● **EXTRACTED TEXT**:
● ● ● ● ●

U.S. Pat. No. 6,664,913 suggests that filters 57 and 59 (and similar prediction filters) can be configured to minimize the encoded data rate (the data rate of the output “R”) by trying each of a small set of possible filter coefficient choices (using each trial set to encode the input waveform), selecting the set that gives the smallest average output signal level or the smallest peak level in a block of output data (generated in response to a block of input data), and configuring the filters with the selected set of coefficients. The patent further suggests that the selected set of coefficients can be transmitted to the decoder, and loaded into a prediction filter in the decoder to configure the prediction filter.
U.S. Pat. No. 7,756,498, issued Jul. 13, 2010, discloses a mobile communication terminal which moves at variable speed while receiving a signal. The terminal includes a predictor that includes a first-order IIR filter, and a list of predetermined pairs of IIR filter coefficients is provided to the predictor. During operation of the terminal (while it moves at a specific speed), a pair of predetermined IIR filter coefficients is selected from the candidate filter list for configuring the filter (the selection is based on comparison of prediction results to results in which noise does not occur). The selection can be updated as the terminal's speed varies, but there is no suggestion to address the issue of signal continuity in the face of changing filter coefficients. The reference does not teach how the candidate filter list is generated, except to state that each pair in the list is determined as a result of experimentation (not described) to be suitable for configuring the filter when the terminal is moving at a different speed.

● ● ● ● ●

● **MATERIAL SHOWN**:
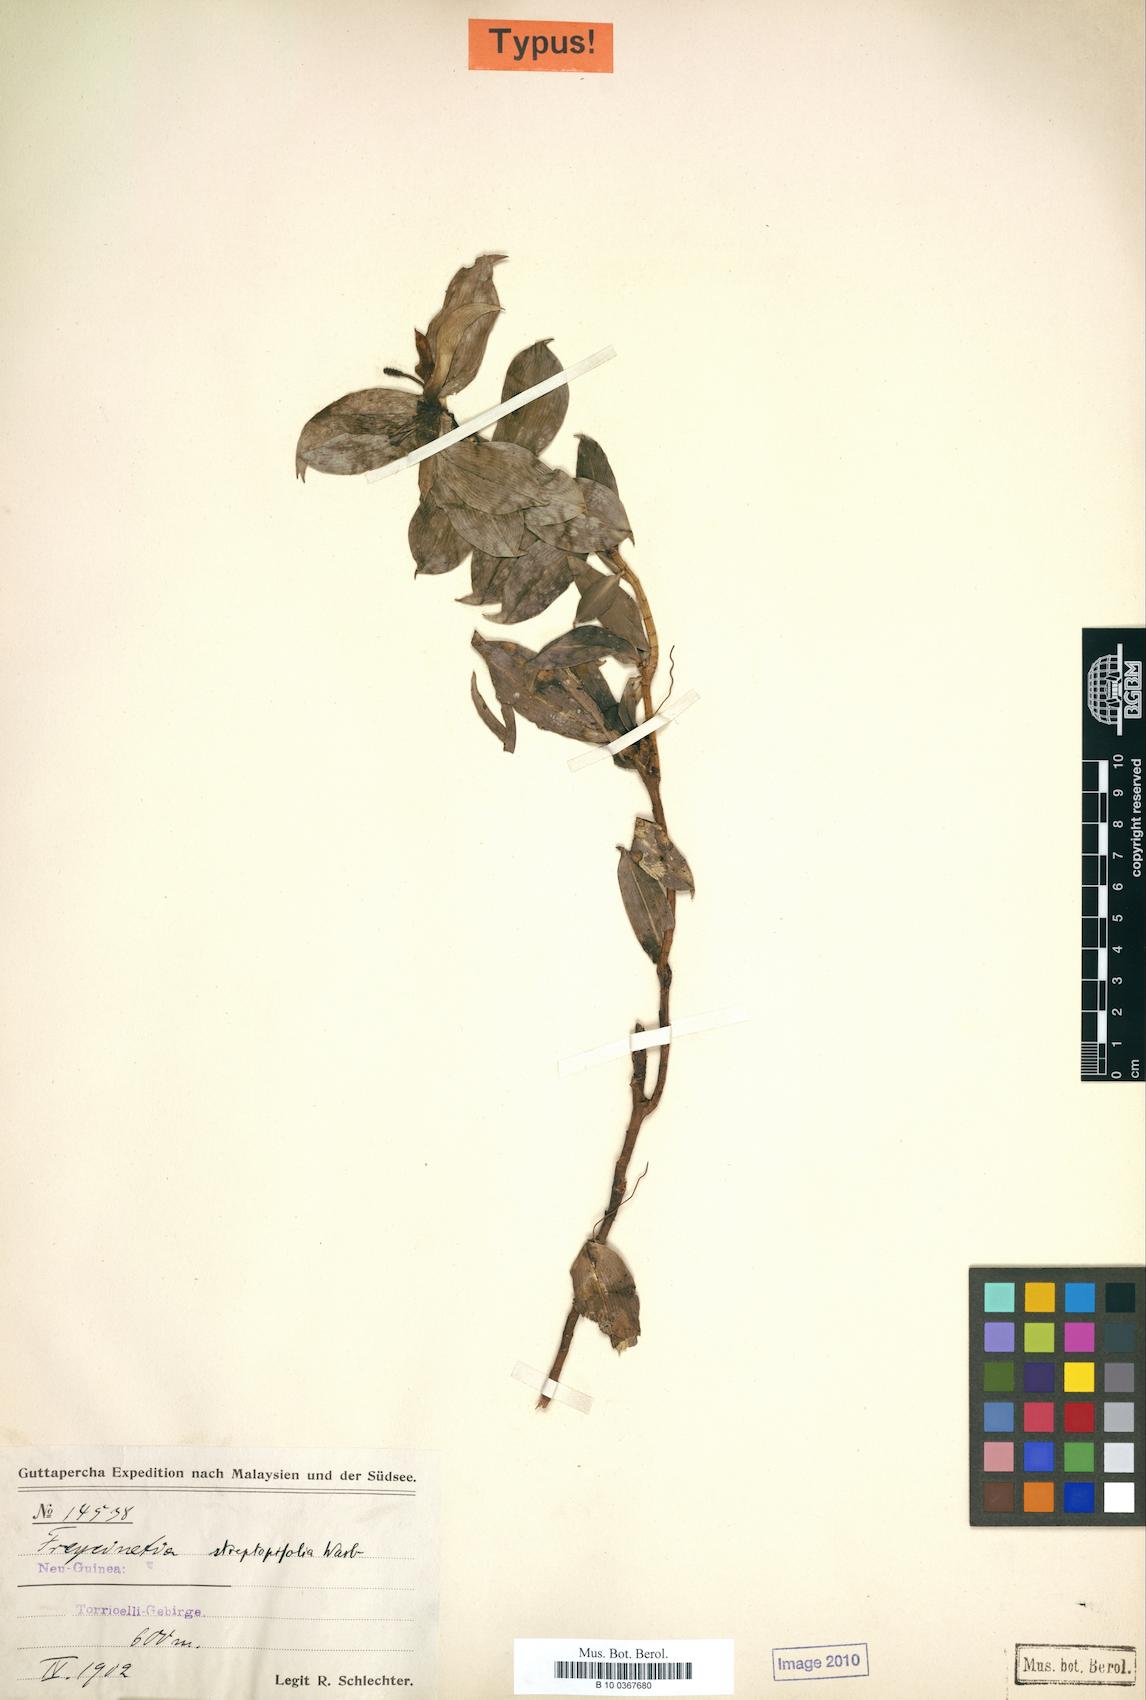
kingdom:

● ● ● ● ●

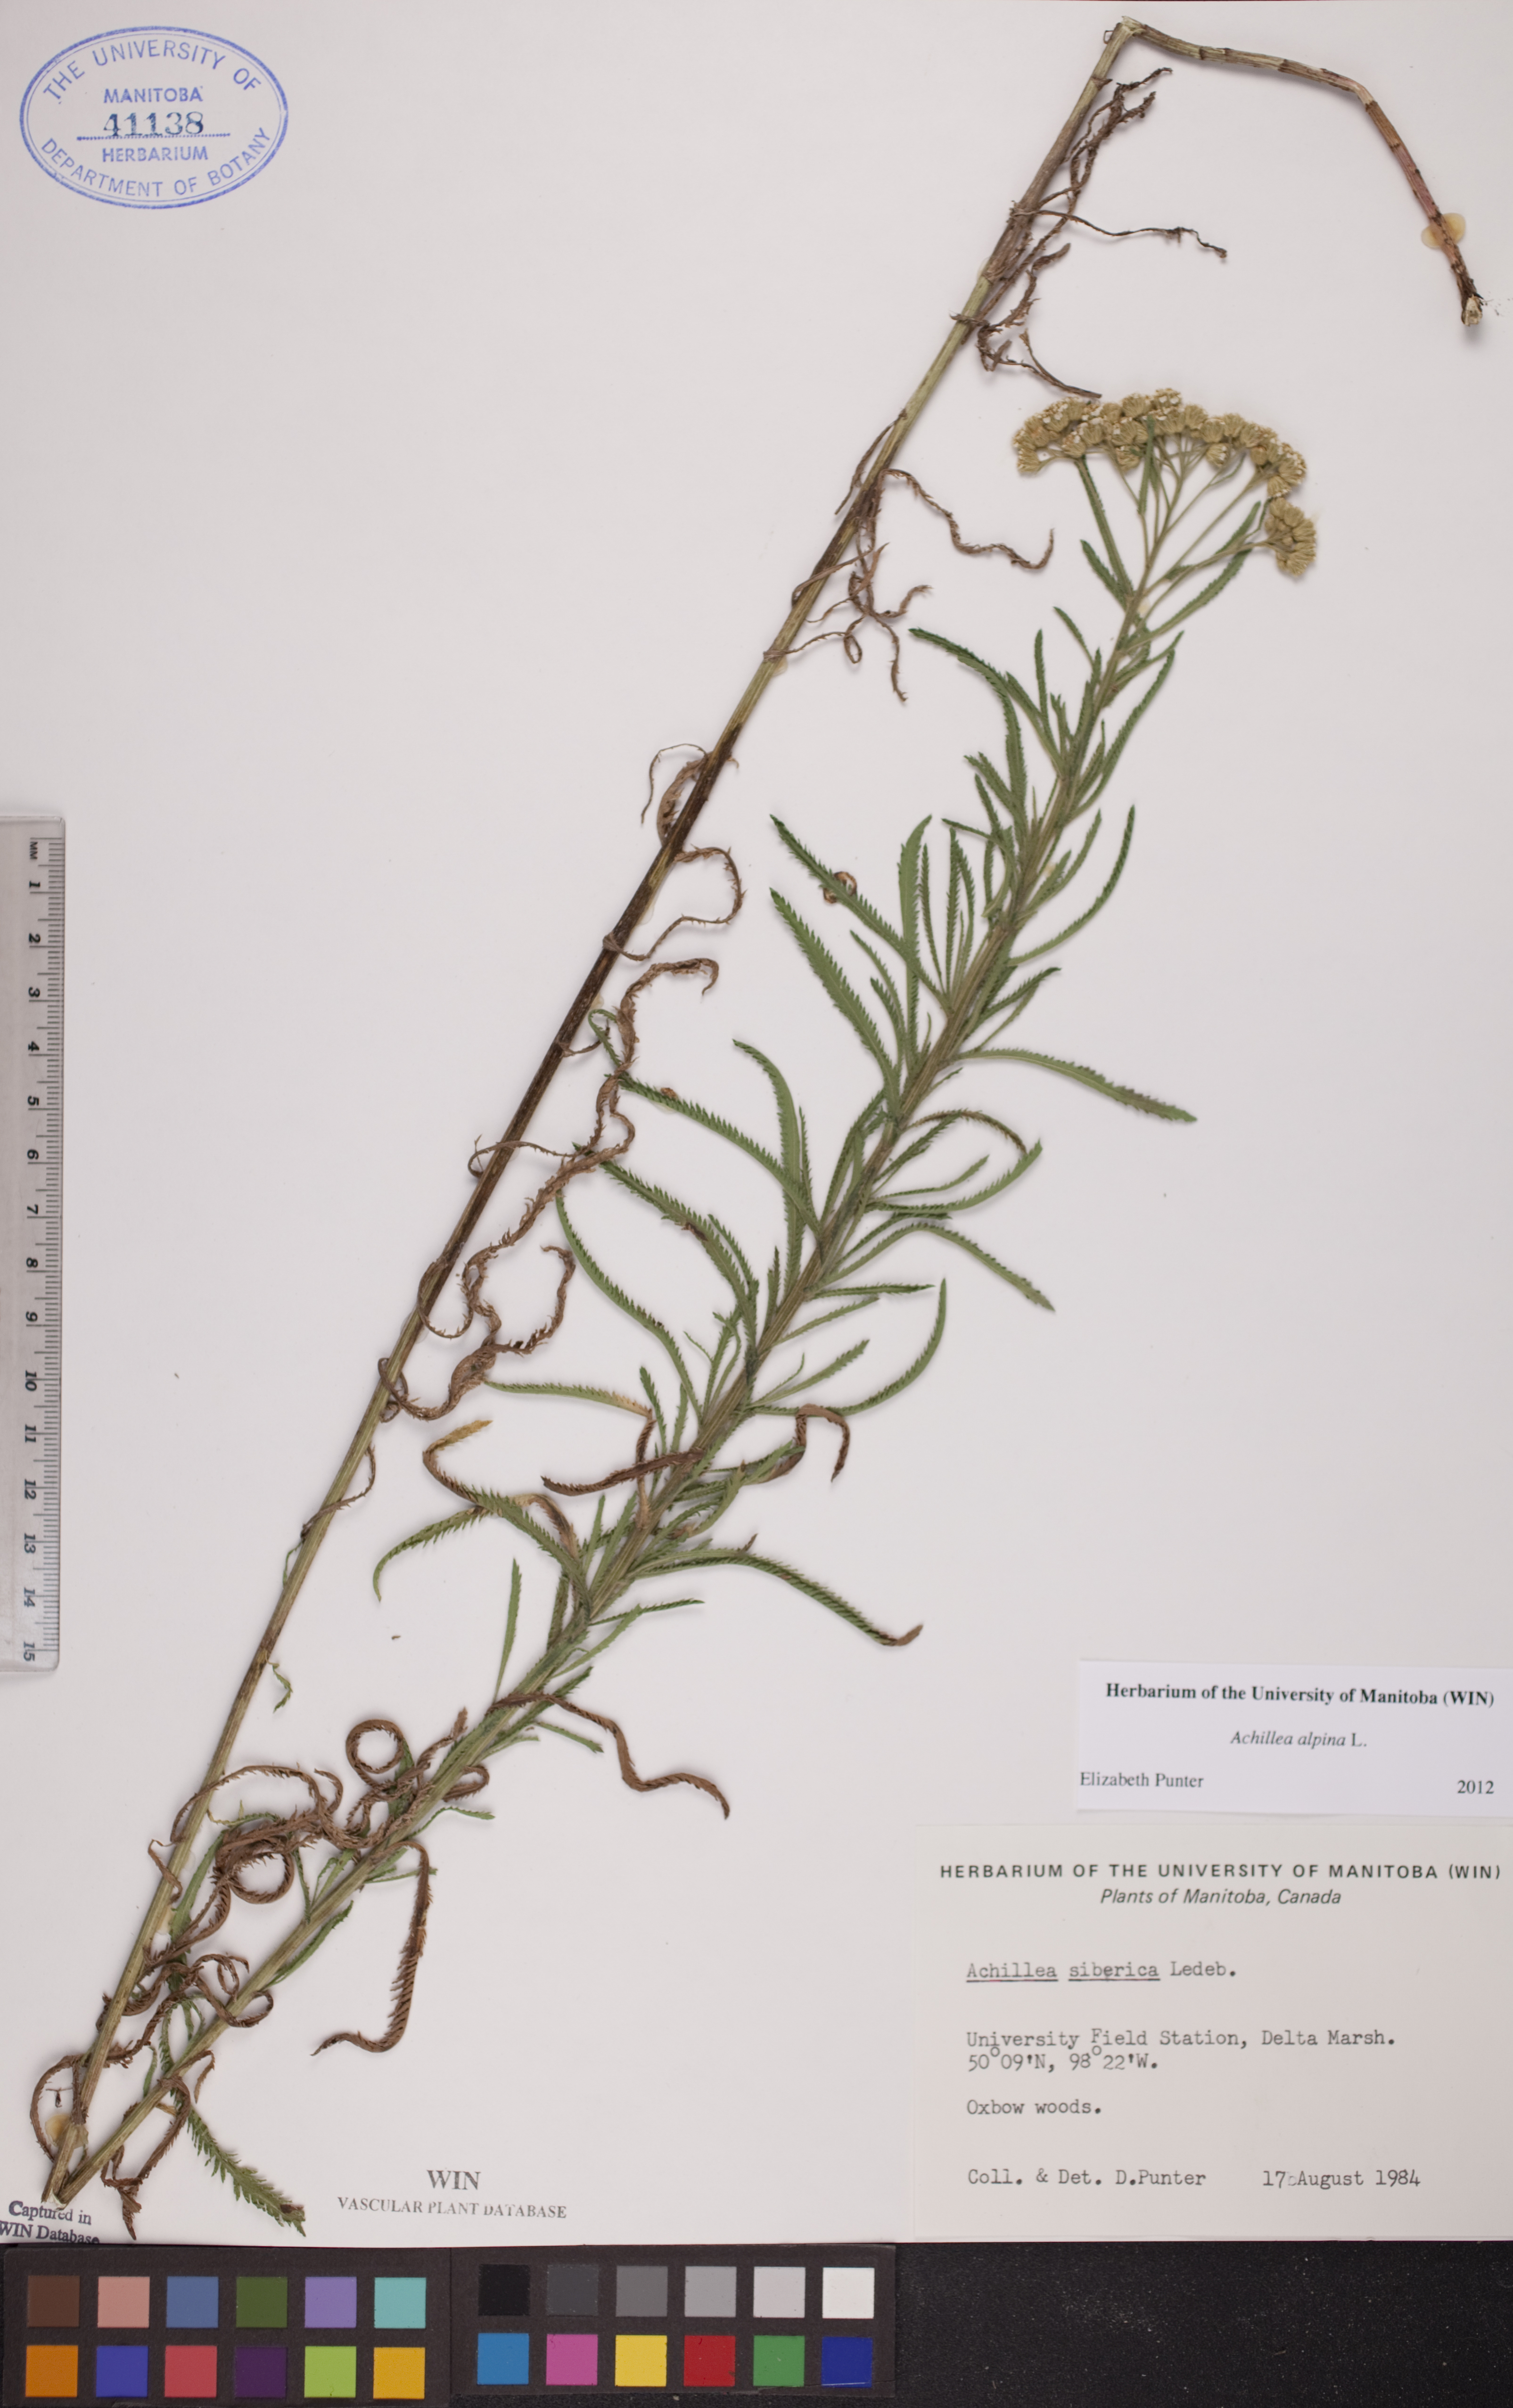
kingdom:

● ● ● ● ●

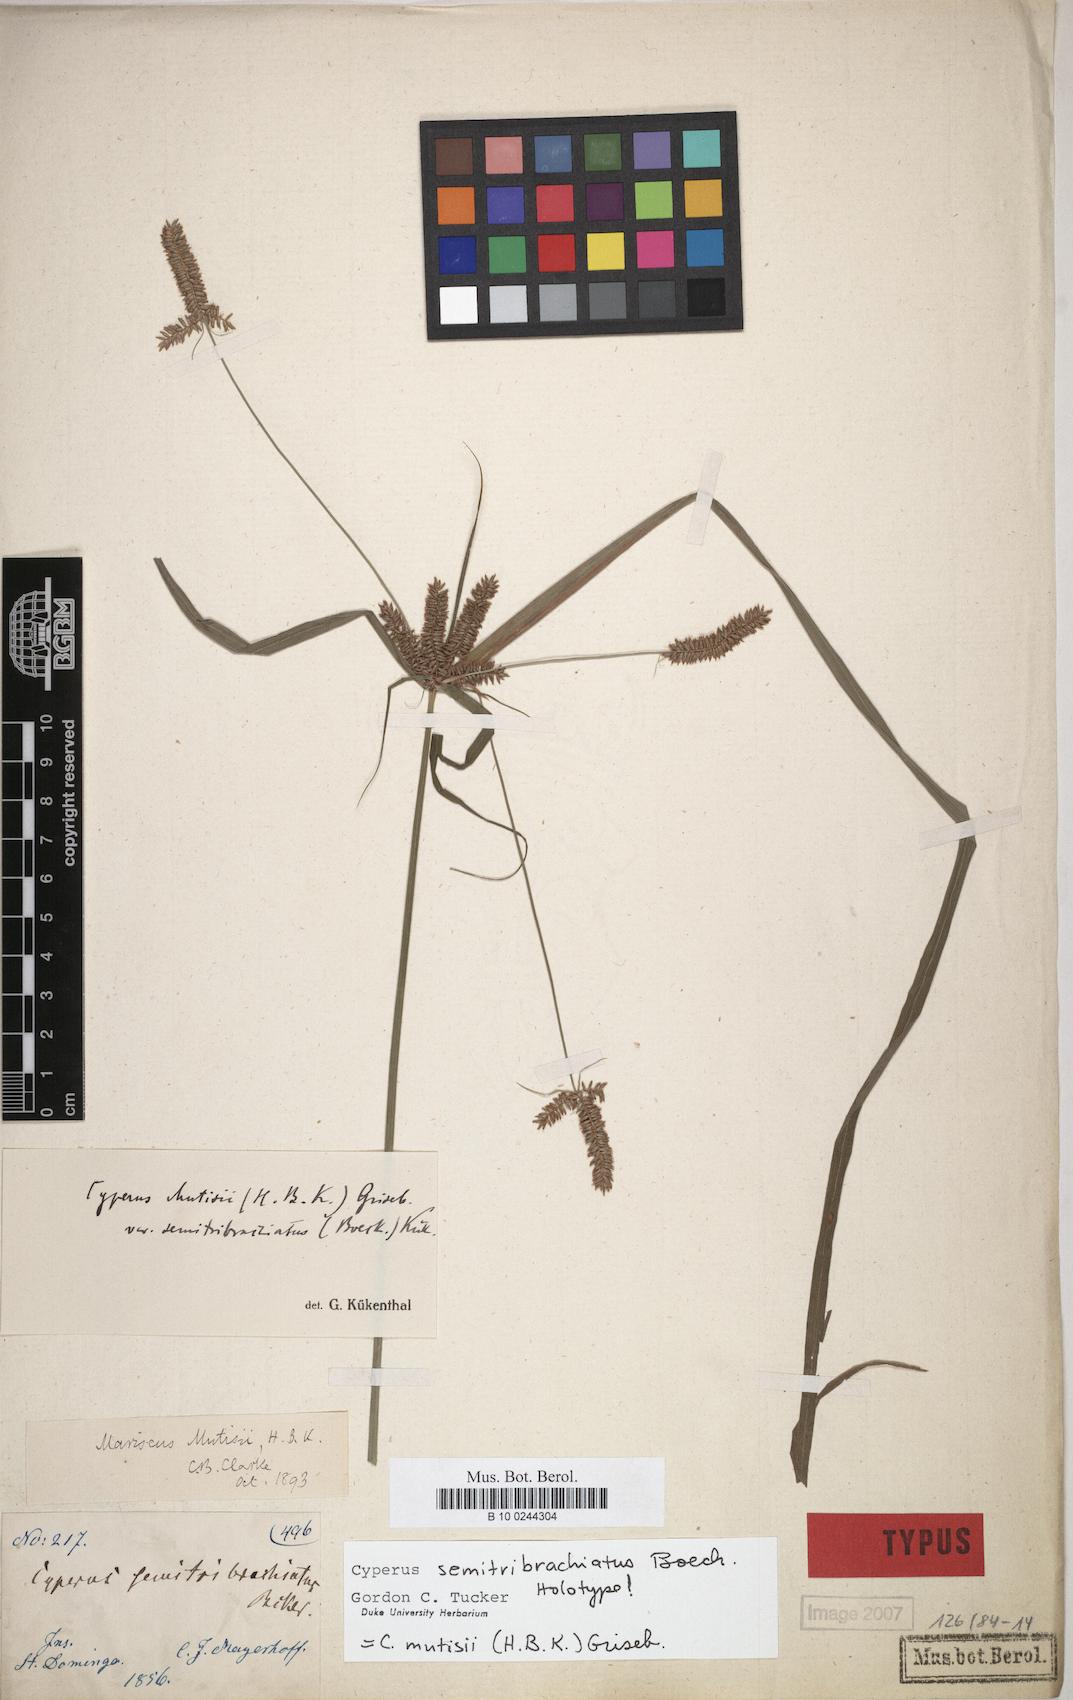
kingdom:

● ● ● ● ●

● **WORK TO COMPLETE**:
**A)** Edit the passage on prediction filter patents, starting with "U.S. Pat. No. 6,664,913" and going on through "the prediction filter.", with "decoder" changed to "receiver".
**B)** In the passage on prediction filter patents, what type of filter does the predictor in the mobile communication terminal of U.S. Pat. No. 7,756,498 include?

● **RESULTS OF THE TASKS**:
**A)**
U.S. Pat. No. 6,664,913 suggests that filters 57 and 59 (and similar prediction filters) can be configured to minimize the encoded data rate (the data rate of the output “R”) by trying each of a small set of possible filter coefficient choices (using each trial set to encode the input waveform), selecting the set that gives the smallest average output signal level or the smallest peak level in a block of output data (generated in response to a block of input data), and configuring the filters with the selected set of coefficients. The patent further suggests that the selected set of coefficients can be transmitted to the receiver, and loaded into a prediction filter in the receiver to configure the prediction filter.

**B)** A first-order IIR filter.